The choice was simple, he says. “Either go bankrupt or create our own brands. That is when I took the call to start our own brand,” recalls the younger Khaitan, just 23 at the time but riding on the confidence of topping his university. Hundred freshers were hired, plans were drawn out, and the mothership was given a modern name, Radico Khaitan. And, on August 8, 1998, 8PM whisky, a mass-market brand catering to the largest spirits segment in India, was launched. (Even today, whisky constitutes 60% of the spirits industry here.)
“They ran a very innovative TV commercial for 8PM [showing that India and Pakistan’s army generals shared a drink at 8 pm] that caught the imagination of consumers. As they say in Hindi, it was a hatke [off-the-beaten-path] campaign,” says Rekhi, who now runs his own advisory firm Vizanar Alcobev & FMCG Advisors. 8PM went on to became a millionaire brand within the first year of its launch. Last year, it ranked 11th in the IWSR Drinks Market Analysis Global Database of the top 100 fastest growing spirit brands in the world. Buoyed by the success of 8PM, Khaitan rolled out other mass market brands, including Old Admiral brandy. “From 1998 to 2006, from a base of zero, we went on to sell 10 million cases (of 9 litres each) of alcohol per annum,” says Khaitan. However, he needed to do more as competition—in this case, United Spirits—had set its sights on sales of 100 million cases per annum. Moreover, as Rekhi points out, 8PM had started to plateau.
ON A HUNCH, Khaitan decided to enter the vodka market. It had an insignificant presence in India then and, even today, its share is about 3% of the country’s overall spirits industry. But he was convinced vodka would work. “I invested a lot of money into the printing and packaging of Magic Moments,” says Khaitan.

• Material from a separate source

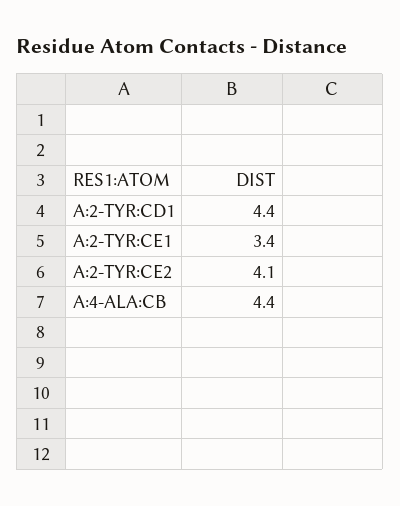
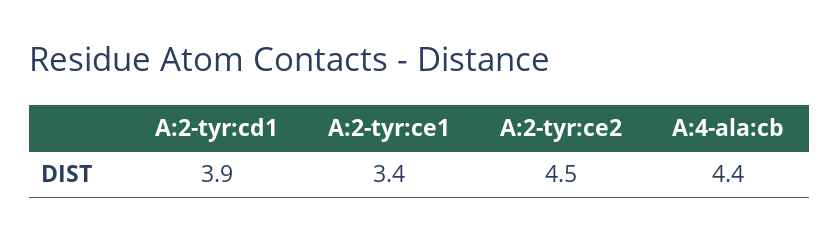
A:2-TYR:CD1: 4.4 -> 3.9
A:2-TYR:CE2: 4.1 -> 4.5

He was proved right: Launched in 2006, Magic Moments ranked No. 7 in IWSR’s list of the fastest growing global spirit brands.
A slew of premium and super premium brands followed, including Morpheus brandy, After Dark whisky, 1965—Spirit of Victory rum, 8PM Premium Black whisky, Jaisalmer, a luxury craft gin, and Rampur, an Indian single malt whisky. “Four months back, we launched a limited edition of Rampur priced at ₹1 lakh a bottle,” says Khaitan. The 450 bottles produced have sold out, he claims. Besides, the company now exports its brands to 70 countries. In FY19, it sold 21.61 million cases (of 9 litres each) of alcohol. United Spirits reported sales of 81.6 million cases in the same period. This makes Jain call Radico one of “the most consistently performing, family-managed Indian alcobev companies”. Over the last five years, Khaitan has also focussed on lowering the company’s debt level, which currently stands at about ₹300 crore, down from ₹980 crore in 2015.
Higher profit margins from premium products, exiting from unprofitable markets, and more incentives to its sales force has helped improve bottom line as well as repay debt. The target is to make Radico a zerodebt company in the next two years while Khaitan’s passion continues to be creating and building alcobev brands. There are three whiskies in the pipeline, for instance. This is made easier by the fact that unlike earlier, he says, when “the creation of brands was a pressure, today it’s a pleasure.”